User currently offlineMidway DC9-10 From United States of America, joined Sep 2000, 265 posts, RR: 0
Reply 5, posted (13 years 10 months 19 hours ago) and read 1315 times:

I hate to ask a stupid question, but how do all of you pull the quotes from the original forum topic? I searched for the "how to" to no avail.

Fastglass,

As far as "do they hold their value", I have heard somone say that they would not trade or sell for as much in the future as would a cardboard mount. And, yes I may trade and sell like the stereotypical slide trader in the future, except I am not 100% loyal to K64.

You also mentioned not to use pencil on the mounts..is this due to archival reasons? For plastic mounts have you ever used label stickers?

Charles,

Do you use Fuji slide films, and do you trade or sell these? I didn't realize the processor would put all that information on the mount for you, but I will tell them to do so next time I process Provia.

I thank all of you for your help.

Dave


User currently offlineCfalk From , joined Dec 1969, posts, RR:
Reply 6, posted (13 years 10 months 17 hours ago) and read 1312 times:

Dave,

I do sell some slides, but mainly to other spotters in my area, with boxes of slides and mini-viewers out of the back of the car (sound familiar, anyone?  Smile/happy/getting dizzy). Doing it by mail is too much of a pain. Maybe one day I'll get my butt organized and do something there.
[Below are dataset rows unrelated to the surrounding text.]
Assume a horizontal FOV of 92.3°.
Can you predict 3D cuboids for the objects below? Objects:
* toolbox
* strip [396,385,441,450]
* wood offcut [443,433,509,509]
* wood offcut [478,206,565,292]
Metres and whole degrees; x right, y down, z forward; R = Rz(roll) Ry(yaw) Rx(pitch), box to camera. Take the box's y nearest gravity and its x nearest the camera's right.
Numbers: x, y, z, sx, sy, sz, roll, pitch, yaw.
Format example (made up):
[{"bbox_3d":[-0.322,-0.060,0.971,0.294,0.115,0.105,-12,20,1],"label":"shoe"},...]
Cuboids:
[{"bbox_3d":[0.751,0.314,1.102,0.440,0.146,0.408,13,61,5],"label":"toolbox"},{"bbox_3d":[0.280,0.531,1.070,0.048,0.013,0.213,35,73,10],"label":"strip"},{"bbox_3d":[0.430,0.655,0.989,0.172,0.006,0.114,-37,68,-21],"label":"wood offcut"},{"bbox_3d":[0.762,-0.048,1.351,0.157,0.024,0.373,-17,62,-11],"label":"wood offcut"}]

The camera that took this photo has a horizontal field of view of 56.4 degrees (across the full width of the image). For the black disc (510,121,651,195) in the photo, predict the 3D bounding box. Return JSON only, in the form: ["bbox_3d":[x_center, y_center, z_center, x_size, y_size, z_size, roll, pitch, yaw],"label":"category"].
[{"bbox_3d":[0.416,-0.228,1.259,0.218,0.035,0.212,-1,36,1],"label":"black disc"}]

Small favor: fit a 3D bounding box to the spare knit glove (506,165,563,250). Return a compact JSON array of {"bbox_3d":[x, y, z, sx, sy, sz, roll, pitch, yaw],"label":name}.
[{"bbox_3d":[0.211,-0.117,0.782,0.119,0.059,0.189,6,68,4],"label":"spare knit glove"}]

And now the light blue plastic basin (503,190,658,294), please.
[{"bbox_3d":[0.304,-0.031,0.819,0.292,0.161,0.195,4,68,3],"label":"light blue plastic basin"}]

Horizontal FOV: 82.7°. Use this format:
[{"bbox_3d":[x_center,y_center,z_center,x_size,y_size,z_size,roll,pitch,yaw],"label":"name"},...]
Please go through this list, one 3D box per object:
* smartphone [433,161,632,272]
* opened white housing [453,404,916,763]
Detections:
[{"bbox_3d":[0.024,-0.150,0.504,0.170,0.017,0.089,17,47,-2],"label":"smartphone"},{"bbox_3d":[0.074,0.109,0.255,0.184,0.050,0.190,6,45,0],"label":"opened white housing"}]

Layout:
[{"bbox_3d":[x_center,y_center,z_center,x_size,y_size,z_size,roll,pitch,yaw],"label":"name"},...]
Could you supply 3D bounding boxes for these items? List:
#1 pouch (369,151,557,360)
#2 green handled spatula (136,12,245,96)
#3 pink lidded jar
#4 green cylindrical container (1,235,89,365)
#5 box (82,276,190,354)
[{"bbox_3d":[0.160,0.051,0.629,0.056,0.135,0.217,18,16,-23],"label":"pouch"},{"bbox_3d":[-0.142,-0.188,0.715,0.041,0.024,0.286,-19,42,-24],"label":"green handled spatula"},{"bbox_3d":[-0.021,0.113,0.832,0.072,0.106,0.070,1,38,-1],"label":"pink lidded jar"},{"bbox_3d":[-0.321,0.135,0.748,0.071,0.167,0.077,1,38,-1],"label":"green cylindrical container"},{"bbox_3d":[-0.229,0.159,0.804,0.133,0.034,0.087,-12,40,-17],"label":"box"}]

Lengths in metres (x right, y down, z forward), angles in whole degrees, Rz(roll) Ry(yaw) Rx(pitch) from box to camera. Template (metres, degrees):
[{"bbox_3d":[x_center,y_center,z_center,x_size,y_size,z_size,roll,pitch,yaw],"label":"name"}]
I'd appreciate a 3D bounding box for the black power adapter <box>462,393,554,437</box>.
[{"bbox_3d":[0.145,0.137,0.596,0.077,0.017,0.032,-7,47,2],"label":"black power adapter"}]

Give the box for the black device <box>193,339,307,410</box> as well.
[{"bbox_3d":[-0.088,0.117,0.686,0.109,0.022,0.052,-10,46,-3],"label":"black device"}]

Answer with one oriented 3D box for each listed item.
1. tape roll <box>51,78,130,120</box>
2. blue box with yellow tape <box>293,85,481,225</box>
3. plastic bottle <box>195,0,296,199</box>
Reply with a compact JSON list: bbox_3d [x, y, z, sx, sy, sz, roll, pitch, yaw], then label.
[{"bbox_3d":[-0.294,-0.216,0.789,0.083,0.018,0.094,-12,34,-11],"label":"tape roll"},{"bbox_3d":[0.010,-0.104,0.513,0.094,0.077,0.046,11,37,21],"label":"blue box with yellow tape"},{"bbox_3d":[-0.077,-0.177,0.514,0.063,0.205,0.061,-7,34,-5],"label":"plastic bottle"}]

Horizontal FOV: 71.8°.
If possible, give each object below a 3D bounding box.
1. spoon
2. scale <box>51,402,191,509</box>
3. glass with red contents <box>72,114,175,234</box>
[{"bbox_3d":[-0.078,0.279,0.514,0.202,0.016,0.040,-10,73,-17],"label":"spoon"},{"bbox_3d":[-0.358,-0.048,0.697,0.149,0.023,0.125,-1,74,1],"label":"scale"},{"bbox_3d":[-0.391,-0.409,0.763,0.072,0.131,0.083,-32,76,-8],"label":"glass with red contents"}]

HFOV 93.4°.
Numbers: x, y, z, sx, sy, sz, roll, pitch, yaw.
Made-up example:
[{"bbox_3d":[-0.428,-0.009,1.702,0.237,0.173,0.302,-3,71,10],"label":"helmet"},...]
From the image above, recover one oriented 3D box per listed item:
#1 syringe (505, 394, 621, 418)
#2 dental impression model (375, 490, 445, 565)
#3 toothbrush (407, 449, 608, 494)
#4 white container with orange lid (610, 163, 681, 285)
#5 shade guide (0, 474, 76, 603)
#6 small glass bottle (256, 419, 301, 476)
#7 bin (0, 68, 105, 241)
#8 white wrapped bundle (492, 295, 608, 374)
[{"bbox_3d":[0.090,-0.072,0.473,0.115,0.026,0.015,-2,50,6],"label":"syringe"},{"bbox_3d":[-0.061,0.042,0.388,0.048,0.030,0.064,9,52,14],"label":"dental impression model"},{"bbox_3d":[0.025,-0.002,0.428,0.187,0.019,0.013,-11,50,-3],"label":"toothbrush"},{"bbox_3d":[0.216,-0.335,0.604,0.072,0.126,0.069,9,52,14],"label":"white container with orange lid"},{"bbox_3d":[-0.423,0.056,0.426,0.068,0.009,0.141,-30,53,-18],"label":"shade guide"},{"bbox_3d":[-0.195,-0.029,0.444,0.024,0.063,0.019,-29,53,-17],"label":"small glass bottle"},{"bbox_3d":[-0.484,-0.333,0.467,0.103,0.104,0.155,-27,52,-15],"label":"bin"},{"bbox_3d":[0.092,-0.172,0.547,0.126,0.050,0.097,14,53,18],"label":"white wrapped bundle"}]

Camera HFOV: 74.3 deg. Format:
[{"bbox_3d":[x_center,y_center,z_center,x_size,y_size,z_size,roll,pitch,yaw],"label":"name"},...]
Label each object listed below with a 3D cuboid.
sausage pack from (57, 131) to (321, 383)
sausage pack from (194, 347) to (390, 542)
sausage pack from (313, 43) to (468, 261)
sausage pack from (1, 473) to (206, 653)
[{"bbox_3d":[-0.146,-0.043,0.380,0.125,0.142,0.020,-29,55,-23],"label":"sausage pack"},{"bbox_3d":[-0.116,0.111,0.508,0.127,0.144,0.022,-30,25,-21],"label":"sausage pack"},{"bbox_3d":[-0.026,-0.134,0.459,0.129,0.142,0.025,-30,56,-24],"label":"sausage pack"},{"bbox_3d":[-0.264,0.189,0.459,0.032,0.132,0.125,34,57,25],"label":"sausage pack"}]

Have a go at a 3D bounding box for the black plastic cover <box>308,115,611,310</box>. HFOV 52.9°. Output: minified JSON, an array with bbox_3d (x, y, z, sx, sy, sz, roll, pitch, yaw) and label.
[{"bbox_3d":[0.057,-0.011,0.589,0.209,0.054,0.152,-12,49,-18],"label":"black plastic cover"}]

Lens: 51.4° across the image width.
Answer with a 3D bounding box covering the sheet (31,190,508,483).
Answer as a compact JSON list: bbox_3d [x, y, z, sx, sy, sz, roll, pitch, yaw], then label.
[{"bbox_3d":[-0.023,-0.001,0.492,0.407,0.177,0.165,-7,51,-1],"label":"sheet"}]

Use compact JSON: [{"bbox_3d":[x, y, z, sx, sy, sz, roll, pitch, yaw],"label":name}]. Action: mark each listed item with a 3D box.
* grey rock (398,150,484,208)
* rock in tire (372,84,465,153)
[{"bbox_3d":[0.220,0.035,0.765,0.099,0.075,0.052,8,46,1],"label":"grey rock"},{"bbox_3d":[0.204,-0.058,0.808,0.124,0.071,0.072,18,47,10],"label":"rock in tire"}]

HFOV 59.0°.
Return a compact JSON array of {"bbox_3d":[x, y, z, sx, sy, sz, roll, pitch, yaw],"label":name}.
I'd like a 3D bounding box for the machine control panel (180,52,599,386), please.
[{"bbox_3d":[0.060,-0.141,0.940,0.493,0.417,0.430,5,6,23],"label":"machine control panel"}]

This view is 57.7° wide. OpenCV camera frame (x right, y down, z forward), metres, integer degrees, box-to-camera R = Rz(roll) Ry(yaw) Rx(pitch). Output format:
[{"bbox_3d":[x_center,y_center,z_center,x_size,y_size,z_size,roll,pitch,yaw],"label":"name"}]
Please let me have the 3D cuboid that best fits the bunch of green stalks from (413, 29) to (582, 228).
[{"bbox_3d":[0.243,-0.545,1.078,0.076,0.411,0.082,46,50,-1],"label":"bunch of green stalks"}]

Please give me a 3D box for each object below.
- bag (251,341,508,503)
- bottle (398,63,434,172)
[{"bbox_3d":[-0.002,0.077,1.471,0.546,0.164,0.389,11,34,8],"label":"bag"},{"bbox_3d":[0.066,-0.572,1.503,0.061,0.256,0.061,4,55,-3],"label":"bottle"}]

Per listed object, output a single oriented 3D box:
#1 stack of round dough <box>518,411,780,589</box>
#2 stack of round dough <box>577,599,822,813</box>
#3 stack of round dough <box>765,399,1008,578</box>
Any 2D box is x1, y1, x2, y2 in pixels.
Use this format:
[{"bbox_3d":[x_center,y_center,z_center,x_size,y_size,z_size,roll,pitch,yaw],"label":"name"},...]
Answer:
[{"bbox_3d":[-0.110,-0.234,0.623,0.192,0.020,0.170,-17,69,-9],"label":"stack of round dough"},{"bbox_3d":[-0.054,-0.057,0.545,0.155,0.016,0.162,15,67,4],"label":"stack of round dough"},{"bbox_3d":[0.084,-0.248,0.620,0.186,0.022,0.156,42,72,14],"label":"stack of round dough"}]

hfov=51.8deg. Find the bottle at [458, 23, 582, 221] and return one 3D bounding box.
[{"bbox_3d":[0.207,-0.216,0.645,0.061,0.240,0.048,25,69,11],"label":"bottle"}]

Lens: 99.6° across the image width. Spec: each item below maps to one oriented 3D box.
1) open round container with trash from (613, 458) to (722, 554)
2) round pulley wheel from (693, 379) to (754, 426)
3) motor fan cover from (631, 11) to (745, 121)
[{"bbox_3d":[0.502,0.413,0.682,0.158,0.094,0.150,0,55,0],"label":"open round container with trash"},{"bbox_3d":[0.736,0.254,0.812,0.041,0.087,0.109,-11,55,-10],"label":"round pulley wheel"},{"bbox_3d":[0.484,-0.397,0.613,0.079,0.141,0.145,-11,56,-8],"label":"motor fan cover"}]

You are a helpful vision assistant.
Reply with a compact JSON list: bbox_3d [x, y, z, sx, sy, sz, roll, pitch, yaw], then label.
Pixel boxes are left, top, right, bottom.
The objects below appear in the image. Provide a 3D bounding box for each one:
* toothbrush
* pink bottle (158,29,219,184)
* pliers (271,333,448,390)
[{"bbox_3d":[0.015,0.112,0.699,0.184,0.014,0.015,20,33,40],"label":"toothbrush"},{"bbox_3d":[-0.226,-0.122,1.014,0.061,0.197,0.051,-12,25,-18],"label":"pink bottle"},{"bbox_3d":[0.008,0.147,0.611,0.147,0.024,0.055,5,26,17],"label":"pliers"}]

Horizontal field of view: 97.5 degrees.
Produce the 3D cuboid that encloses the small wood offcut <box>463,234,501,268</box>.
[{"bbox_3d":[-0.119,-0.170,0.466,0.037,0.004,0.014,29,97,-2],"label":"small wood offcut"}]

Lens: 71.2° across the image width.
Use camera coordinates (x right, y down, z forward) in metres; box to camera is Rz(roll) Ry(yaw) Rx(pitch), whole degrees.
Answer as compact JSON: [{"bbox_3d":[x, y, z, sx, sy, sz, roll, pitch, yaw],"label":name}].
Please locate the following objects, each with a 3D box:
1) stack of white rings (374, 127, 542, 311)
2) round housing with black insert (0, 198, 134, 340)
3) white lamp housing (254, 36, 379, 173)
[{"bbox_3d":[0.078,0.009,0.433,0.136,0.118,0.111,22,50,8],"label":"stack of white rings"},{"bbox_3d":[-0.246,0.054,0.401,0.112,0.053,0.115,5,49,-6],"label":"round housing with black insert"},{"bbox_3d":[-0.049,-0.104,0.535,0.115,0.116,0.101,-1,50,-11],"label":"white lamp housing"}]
Don't expect many developers to have the capability to print information on the slide. I lucked out in finding a high quality development lab which did have the equipment for it. Of the 7 developers I tried around here, they had the best quality AND the printing possibilities. Pure luck.

I expect that it should increase the value of the slide a little bit. Personally, I think the only reasons that K64 has been a standard for so long is that with them, you always know what you're getting. It will always have (that I've seen, anyway) "Kodachrome" stamped on it, and its longevity is established, whereas other films will come in generic frames with no information on them. So a buyer will be wary of buying the slide because he doesn't know if it's a good quality film or if it was a generic supermarket special. Stickers can be added or replaced easily, so is less sure.

I think by now all the major manufacturers have pretty much sorted out the longevity thing. I expect my Provias to last as long as anything else, especially since I live in a pretty mild, non-humid climate.

Cheers,

Charles


User currently offlineFastGlass From United States of America, joined Jan 2002, 0 posts, RR: 5
Reply 7, posted (13 years 10 months 9 hours ago) and read 1300 times:

Cfalk brings up a very good point. With a generic frame, the buyer/trader/viewer DOESN'T know about the film. It could be Fuji, Kodak, Agfa, or even the dreaded 3M, et al.

When I mentioned writing on the frame, I was referring to labeling the slide with specific info redarding the picture (airline, aircraft, location, reg.#, etc.). My pro lab will also imprint anything on the slide I request (within reason). They only charge $2 a batch, as long as the same text is to be printed on each slide.

Pen vs. pencil? When writing with pencil, you run the risk of tiny carbon particles/shavings coming off the lead with each stroke. They may not be visible to the naked eye, but they can look huge when scanning. Also, these particles are relatively hard as compared to film mylar and can scratch the surface of the slide.